Mortal Kombat 11 review
The world has gone through a series of large shifts since the launch of the first Mortal Kombat arcade games. Now the series primarily exists on home consoles, a platform that allows for detailed story modes as well as the simple competitive format of those early games. Characters now have room to speak with each other in cutscenes and narrative moments that go much deeper than the attract mode of arcade games ever allowed. Tobias admitted that he’s a little envious of that approach, but he also doubted it would exist without the ambiguity of the first games.
“Today, because of the capabilities of the newer consoles, you can tell all the fiction you want, and there’s very little left untold,” he said. “I think that’s great. Certainly, if we had the capabilities that we have today back then, we would have utilized it. But because we didn’t, I think it sort of helped build the mysterious qualities of MK, certainly with regards to the stories.”
And now, Mortal Kombat 11 tells a story where the classic characters have an in-universe reason to come back into the franchise to interact with who they have become in the years between the original arcade games and 2019. They argue with themselves and wonder how they could have made the decisions that have taken place in the lore of the games, in a way that connects the dots between many of the classic games and the more modern ones.
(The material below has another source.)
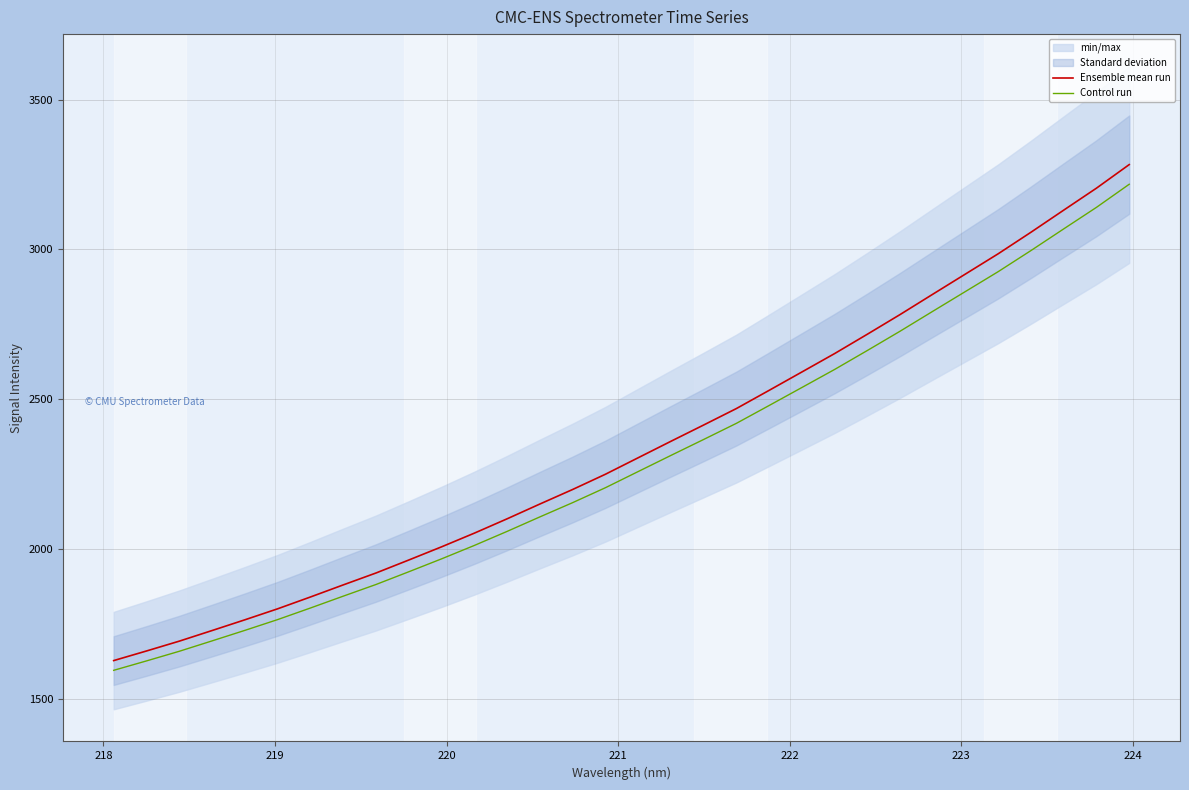

Reading left to right, extract all data points from this chart.

Ensemble mean run: 1627.1	1659.1	1691.9	1727.4	1763.2	1800.0	1839.4	1879.8	1919.6	1962.9	2006.9	2052.6	2100.5	2149.9	2198.4	2249.3	2304.4	2359.4	2413.8	2468.8	2529.6	2590.9	2652.4	2717.0	2782.8	2850.7	2918.3	2985.9	3057.7	3131.4	3204.8	3283.4
Control run: 1594.5	1625.9	1658.1	1692.8	1727.9	1764.0	1802.6	1842.2	1881.2	1923.6	1966.8	2011.6	2058.5	2106.9	2154.5	2204.3	2258.3	2312.2	2365.5	2419.4	2479.0	2539.1	2599.4	2662.7	2727.1	2793.7	2859.9	2926.2	2996.5	3068.8	3140.7	3217.7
That universal, single version of the story, the one that moves along a single line, the one that I had chased as a kid — it finally exists.
NetherRealm Studios/Warner Bros. Interactive Entertainment
This is my new headcanon, and my younger self isn’t disappointed at all with what the series has become. The latest trilogy hasn’t simply reshaped this incredible thing from my youth. This version was better, it was offering me more of it, and I was still hungry.
Every scene gave me something memorable to overanalyze and speculate about, and it made me feel like a kid. Except this time, there are answers and satisfying conclusions. The creators of the original game built a world that existed more in our imagination than in the game itself, and not even they knew how well that approach would pay off decades later.